In the field of artificial intelligence, another major development has emerged. This morning, the renowned large model training platform Together.ai and Agentica jointly launched the open-source AI agent framework DeepSWE. This innovative system is based on Alibaba's latest open-source Qwen3-32B model and was fully trained using reinforcement learning.

The open-source information for DeepSWE can be found on Hugging Face. In addition to model weights, all related content such as training methods, logs, and datasets are also publicly available, aiming to help developers better learn and improve this agent system.

image.png

According to the SWE-Bench-Verified test results, DeepSWE was evaluated with a maximum context length of 64k and a maximum of 100 environment steps. After 16 runs, the Pass@1 accuracy reached 42.2%. After mixed testing, its performance even improved to 59%, placing it at the top among all open-source agent frameworks.

DeepSWE's training utilized the rLLM framework, a system specifically designed for later-stage training of language agents. It was trained for six days on 64 H100 GPUs using 4,500 real-world software engineering tasks from the R2E-Gym training environment. These tasks included solving GitHub issues, implementing new code features, and debugging, demonstrating the diversity of real-world software engineering.

During the training process, DeepSWE learned how to navigate extensive codebases, perform targeted code edits, run shell commands for building and testing, and optimize solutions when handling actual pull requests. For dataset management, 4,500 problems from the R2E-Gym subset were used, ensuring the purity and relevance of the training data.

The training environment was built around R2E-Gym, supporting scalable and high-quality executable software engineering environments. The reward mechanism uses a sparse result reward model, providing positive rewards only when the generated patch passes all tests, promoting more effective learning.

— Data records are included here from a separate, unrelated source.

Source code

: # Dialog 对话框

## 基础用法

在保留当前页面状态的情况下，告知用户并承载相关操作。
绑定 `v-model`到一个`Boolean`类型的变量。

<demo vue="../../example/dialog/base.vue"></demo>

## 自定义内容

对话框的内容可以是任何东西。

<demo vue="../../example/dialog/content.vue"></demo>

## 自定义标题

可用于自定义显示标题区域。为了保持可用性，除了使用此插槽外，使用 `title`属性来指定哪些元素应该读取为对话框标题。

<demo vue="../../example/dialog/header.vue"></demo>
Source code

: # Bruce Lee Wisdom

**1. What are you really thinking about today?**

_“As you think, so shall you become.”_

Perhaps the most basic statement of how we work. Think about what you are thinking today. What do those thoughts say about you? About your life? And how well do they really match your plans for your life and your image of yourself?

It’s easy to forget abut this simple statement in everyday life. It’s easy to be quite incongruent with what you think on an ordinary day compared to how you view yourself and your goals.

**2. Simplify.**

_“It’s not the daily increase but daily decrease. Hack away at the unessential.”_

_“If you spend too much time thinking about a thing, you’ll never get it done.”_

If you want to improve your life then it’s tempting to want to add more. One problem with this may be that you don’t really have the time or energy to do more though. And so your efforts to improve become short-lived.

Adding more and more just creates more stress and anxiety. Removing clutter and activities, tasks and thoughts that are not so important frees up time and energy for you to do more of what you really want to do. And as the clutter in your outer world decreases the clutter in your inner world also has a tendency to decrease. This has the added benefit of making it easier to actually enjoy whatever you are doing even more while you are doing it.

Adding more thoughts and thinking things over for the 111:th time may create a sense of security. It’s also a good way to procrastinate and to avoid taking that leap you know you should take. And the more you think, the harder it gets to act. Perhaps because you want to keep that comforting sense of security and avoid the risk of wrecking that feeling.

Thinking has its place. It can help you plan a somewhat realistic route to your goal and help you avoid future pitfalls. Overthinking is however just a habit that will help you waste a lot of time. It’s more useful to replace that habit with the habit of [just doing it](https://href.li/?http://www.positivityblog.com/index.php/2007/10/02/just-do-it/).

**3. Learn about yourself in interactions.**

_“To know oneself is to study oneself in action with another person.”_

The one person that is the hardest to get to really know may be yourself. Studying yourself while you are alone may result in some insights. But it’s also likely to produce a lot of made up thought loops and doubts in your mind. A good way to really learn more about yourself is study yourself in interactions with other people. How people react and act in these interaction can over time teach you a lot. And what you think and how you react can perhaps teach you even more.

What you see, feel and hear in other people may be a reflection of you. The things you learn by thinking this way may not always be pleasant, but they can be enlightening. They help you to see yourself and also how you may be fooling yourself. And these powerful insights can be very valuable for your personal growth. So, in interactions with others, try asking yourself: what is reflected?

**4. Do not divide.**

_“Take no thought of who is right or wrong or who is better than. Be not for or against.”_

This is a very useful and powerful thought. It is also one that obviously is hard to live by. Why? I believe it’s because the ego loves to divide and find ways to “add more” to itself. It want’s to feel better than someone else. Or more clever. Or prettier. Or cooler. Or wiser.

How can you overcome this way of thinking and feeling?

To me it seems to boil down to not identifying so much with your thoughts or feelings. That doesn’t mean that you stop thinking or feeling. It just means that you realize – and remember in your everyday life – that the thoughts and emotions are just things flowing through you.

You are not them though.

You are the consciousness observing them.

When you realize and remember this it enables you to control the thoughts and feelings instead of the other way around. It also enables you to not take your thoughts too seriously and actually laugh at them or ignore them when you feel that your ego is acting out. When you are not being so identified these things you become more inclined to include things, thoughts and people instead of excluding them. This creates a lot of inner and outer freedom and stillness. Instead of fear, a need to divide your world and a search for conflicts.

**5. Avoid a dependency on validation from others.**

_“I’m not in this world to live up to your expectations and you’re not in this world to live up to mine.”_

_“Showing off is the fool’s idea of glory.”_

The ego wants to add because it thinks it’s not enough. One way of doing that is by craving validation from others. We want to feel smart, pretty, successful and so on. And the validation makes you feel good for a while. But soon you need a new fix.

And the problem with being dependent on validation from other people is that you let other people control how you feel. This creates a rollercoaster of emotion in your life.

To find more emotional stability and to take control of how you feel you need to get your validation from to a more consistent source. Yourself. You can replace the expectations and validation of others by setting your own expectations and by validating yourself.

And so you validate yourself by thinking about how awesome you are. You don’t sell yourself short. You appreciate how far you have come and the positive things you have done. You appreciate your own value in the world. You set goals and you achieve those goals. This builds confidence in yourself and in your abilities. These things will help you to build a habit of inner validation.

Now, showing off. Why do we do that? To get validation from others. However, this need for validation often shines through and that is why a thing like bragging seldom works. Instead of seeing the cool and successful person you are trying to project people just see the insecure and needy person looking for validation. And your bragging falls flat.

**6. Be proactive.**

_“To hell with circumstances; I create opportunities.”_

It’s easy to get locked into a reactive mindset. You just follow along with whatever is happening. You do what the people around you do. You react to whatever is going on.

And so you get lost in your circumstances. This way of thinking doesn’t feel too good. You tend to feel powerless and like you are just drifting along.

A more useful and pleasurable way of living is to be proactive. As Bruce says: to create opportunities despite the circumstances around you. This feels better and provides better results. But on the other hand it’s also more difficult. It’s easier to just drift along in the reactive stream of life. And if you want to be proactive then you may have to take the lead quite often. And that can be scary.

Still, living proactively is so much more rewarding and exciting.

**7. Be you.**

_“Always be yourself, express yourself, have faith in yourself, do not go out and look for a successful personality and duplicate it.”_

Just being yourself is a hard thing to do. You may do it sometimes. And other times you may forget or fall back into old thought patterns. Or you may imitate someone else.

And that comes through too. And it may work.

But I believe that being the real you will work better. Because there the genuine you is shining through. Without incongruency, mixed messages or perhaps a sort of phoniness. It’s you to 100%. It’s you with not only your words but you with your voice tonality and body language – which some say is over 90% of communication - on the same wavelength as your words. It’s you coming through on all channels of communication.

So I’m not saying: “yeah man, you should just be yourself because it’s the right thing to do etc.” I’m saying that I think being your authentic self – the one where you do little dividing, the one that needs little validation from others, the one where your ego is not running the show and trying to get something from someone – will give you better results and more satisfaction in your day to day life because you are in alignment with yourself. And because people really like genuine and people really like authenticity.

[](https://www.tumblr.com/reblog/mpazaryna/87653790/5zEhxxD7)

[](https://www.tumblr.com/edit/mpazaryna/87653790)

DeepSWE's training also adopted an improved GRPO++ algorithm, which achieved a more stable and efficient training process through multiple innovations. Additionally, researchers found that increasing the number of output tokens had limited effects on software engineering tasks, while expanding the rolling number significantly improved model performance.

This series of efforts has made DeepSWE a highly promising AI agent system, driving progress in the practical application of reinforcement learning.

Open source address: https://huggingface.co/agentica-org/DeepSWE-Preview

Key points:

🌟 DeepSWE is based on the Qwen3-32B model and was fully trained using reinforcement learning. Its open-source information has been fully released.

🏆 In the SWE-Bench-Verified test, DeepSWE performed excellently, achieving a Pass@1 accuracy of 59%, making it the top performer among all open-source agents.

💡 Using the rLLM framework and the improved GRPO++ algorithm, DeepSWE demonstrated its strong learning capabilities and application potential in real software engineering tasks.